Data for the task:
>>>>>

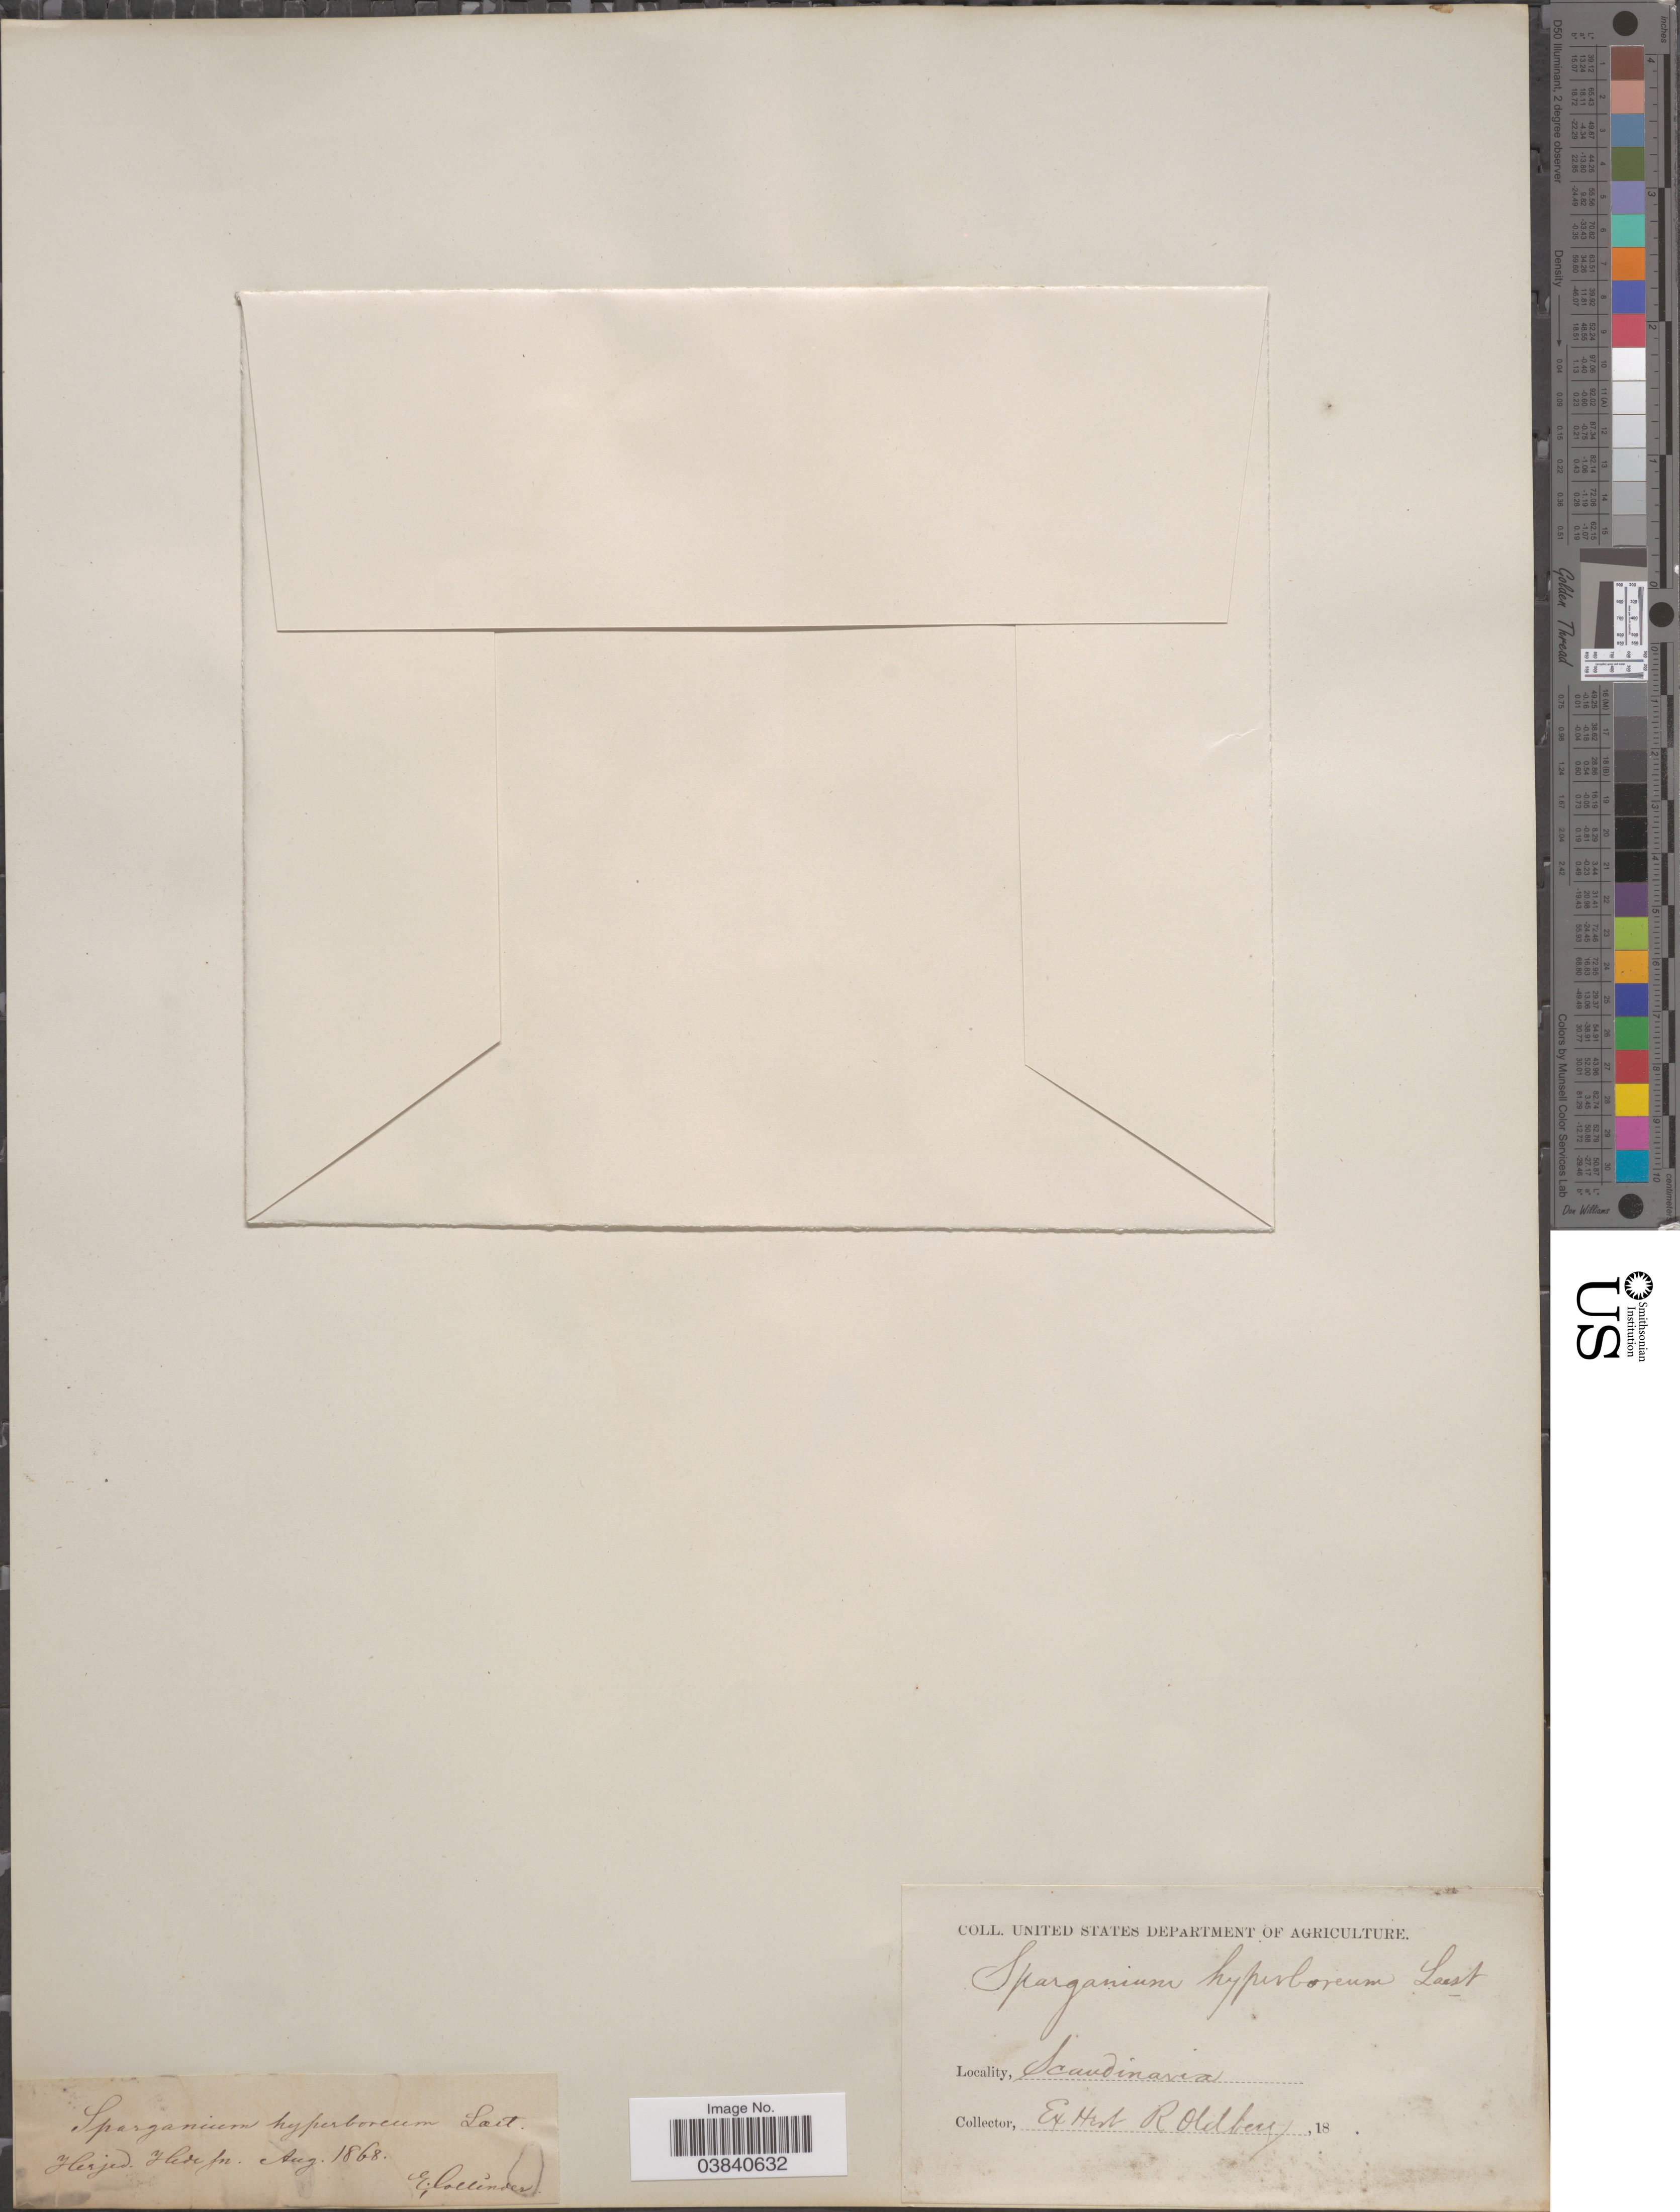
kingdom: Plantae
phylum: Tracheophyta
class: Liliopsida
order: Poales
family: Typhaceae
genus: Sparganium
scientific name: Sparganium hyperboreum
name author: Beurl. ex Laest.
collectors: E. Collinder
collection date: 1868-08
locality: Scandinavia.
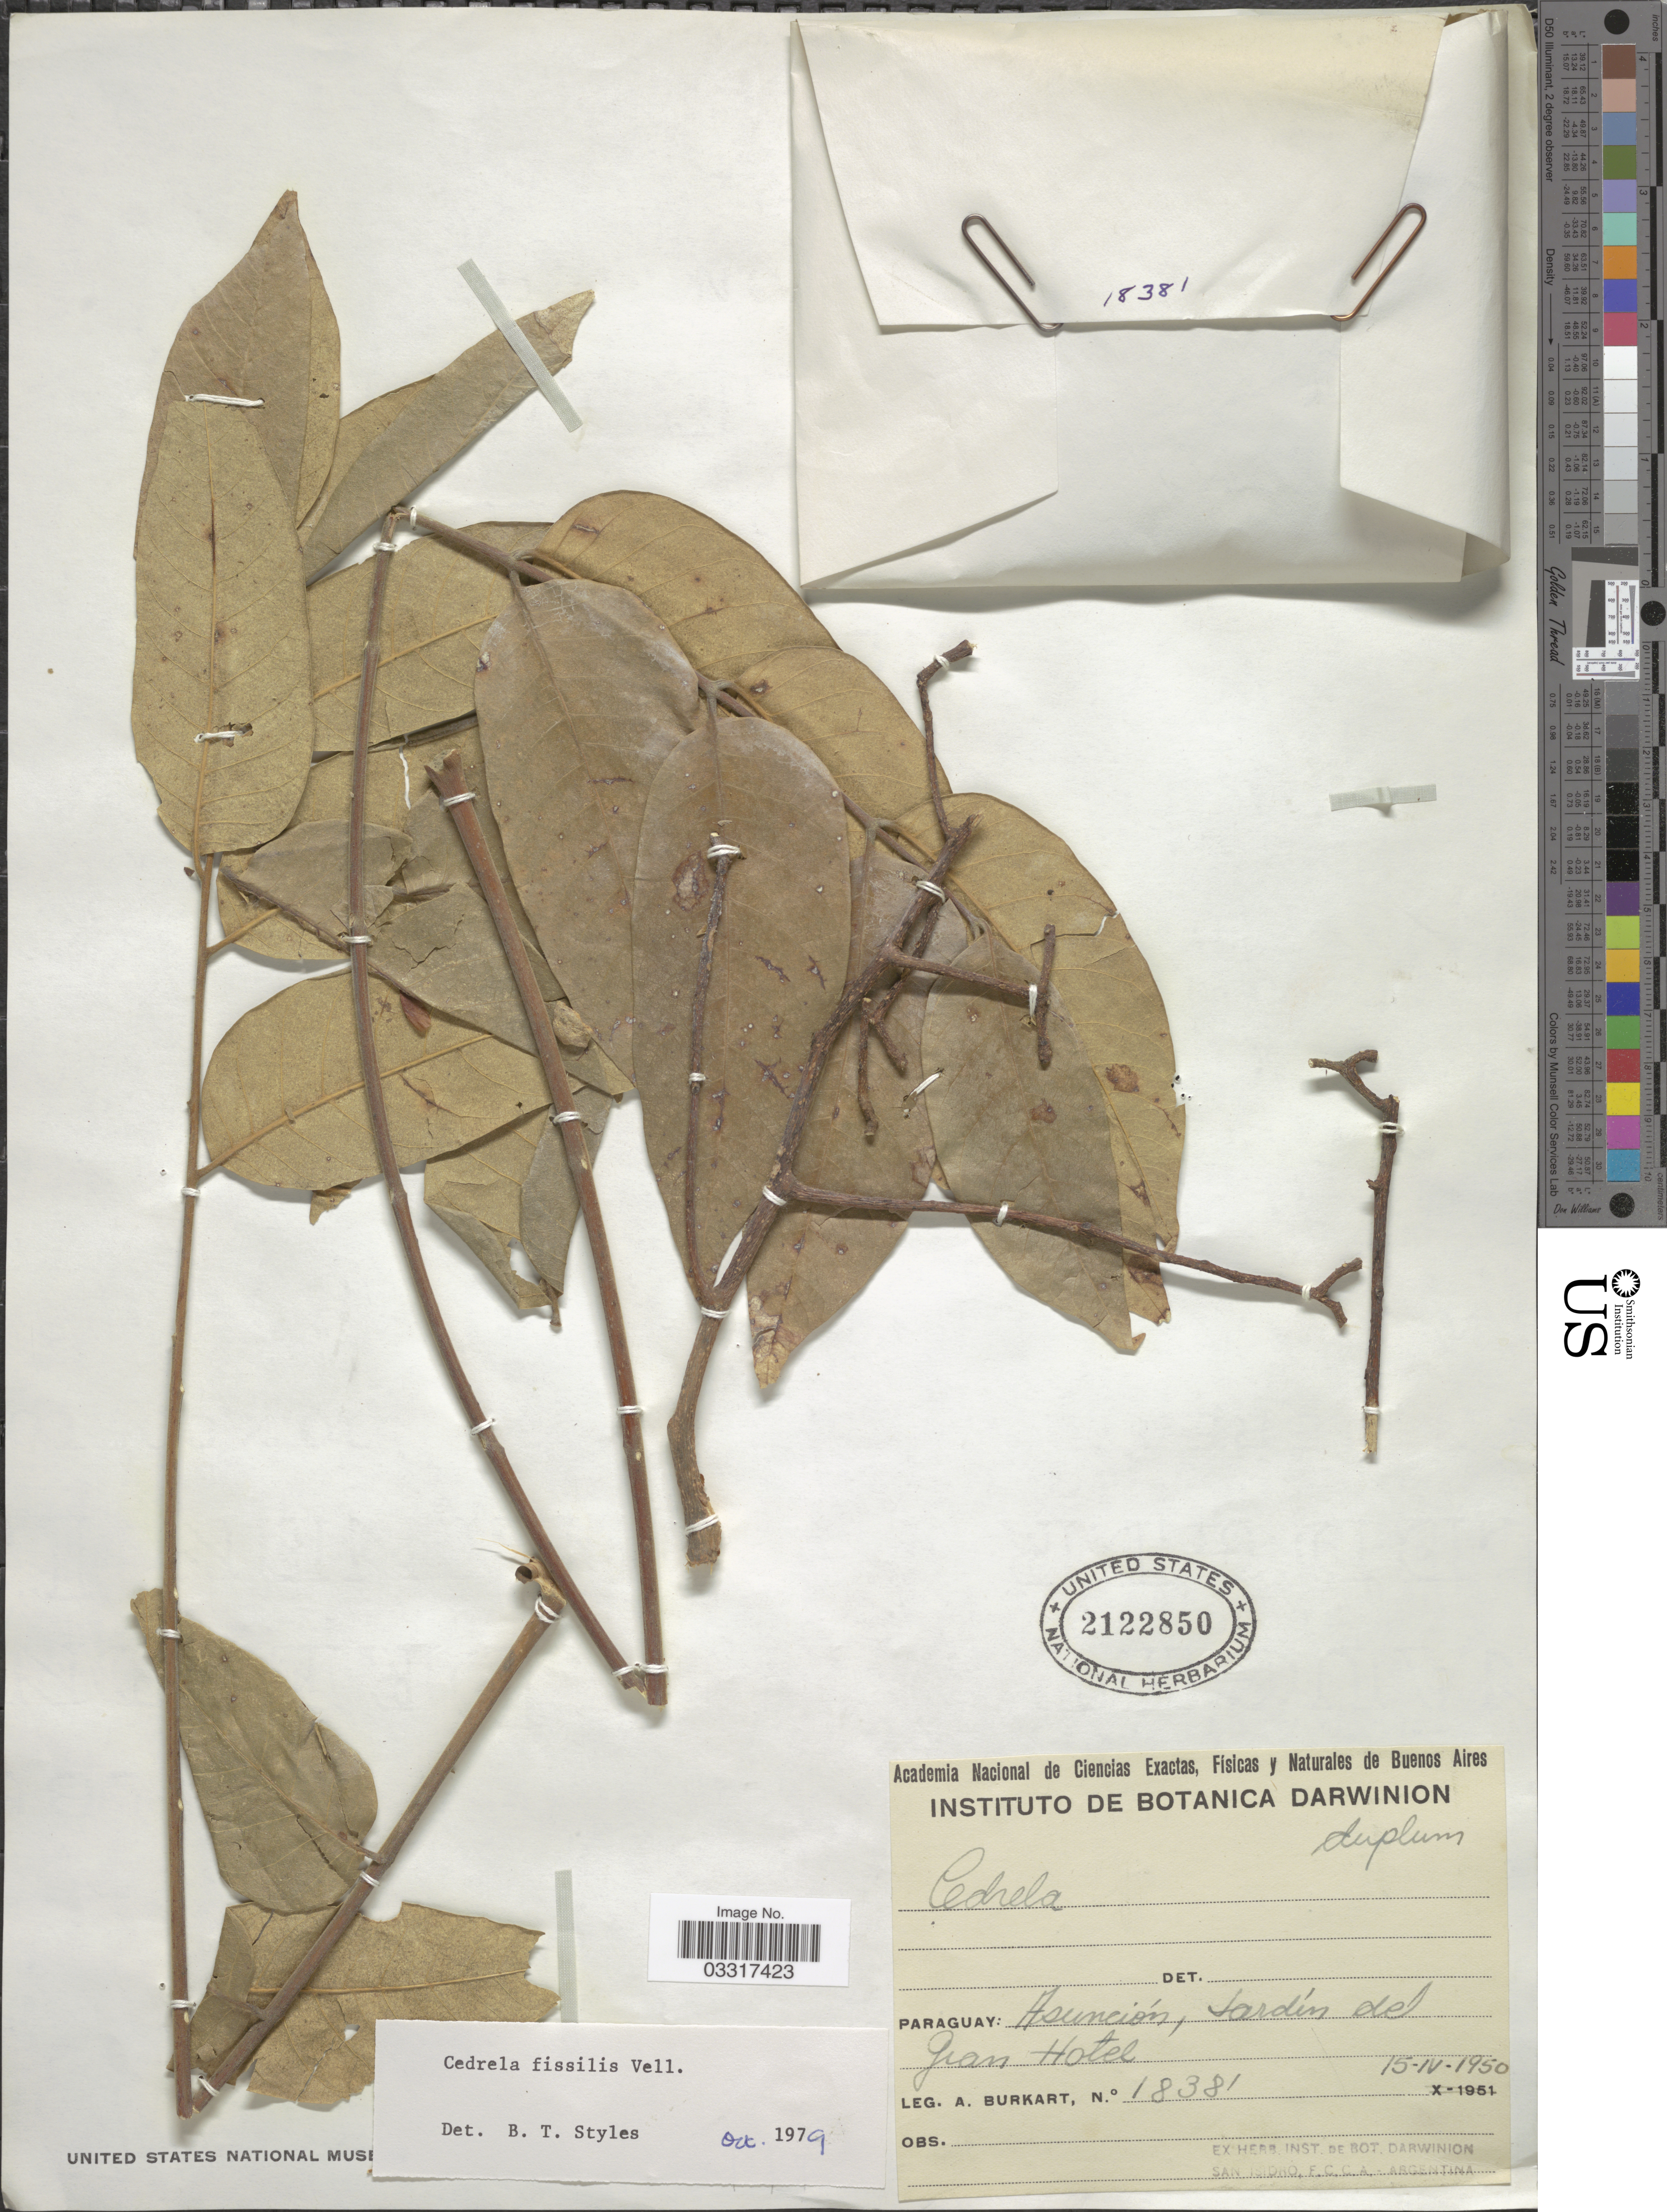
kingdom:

<<<<<

Request: Give every line from the one containing "genus: Sparganium" through the end of the records as a JSON list of strings, one string per line, with blank lines and pictures left out.

Solution below:
[
  "genus: Sparganium",
  "scientific name: Sparganium hyperboreum",
  "name author: Beurl. ex Laest.",
  "collectors: E. Collinder",
  "collection date: 1868-08",
  "locality: Scandinavia.",
  "kingdom:"
]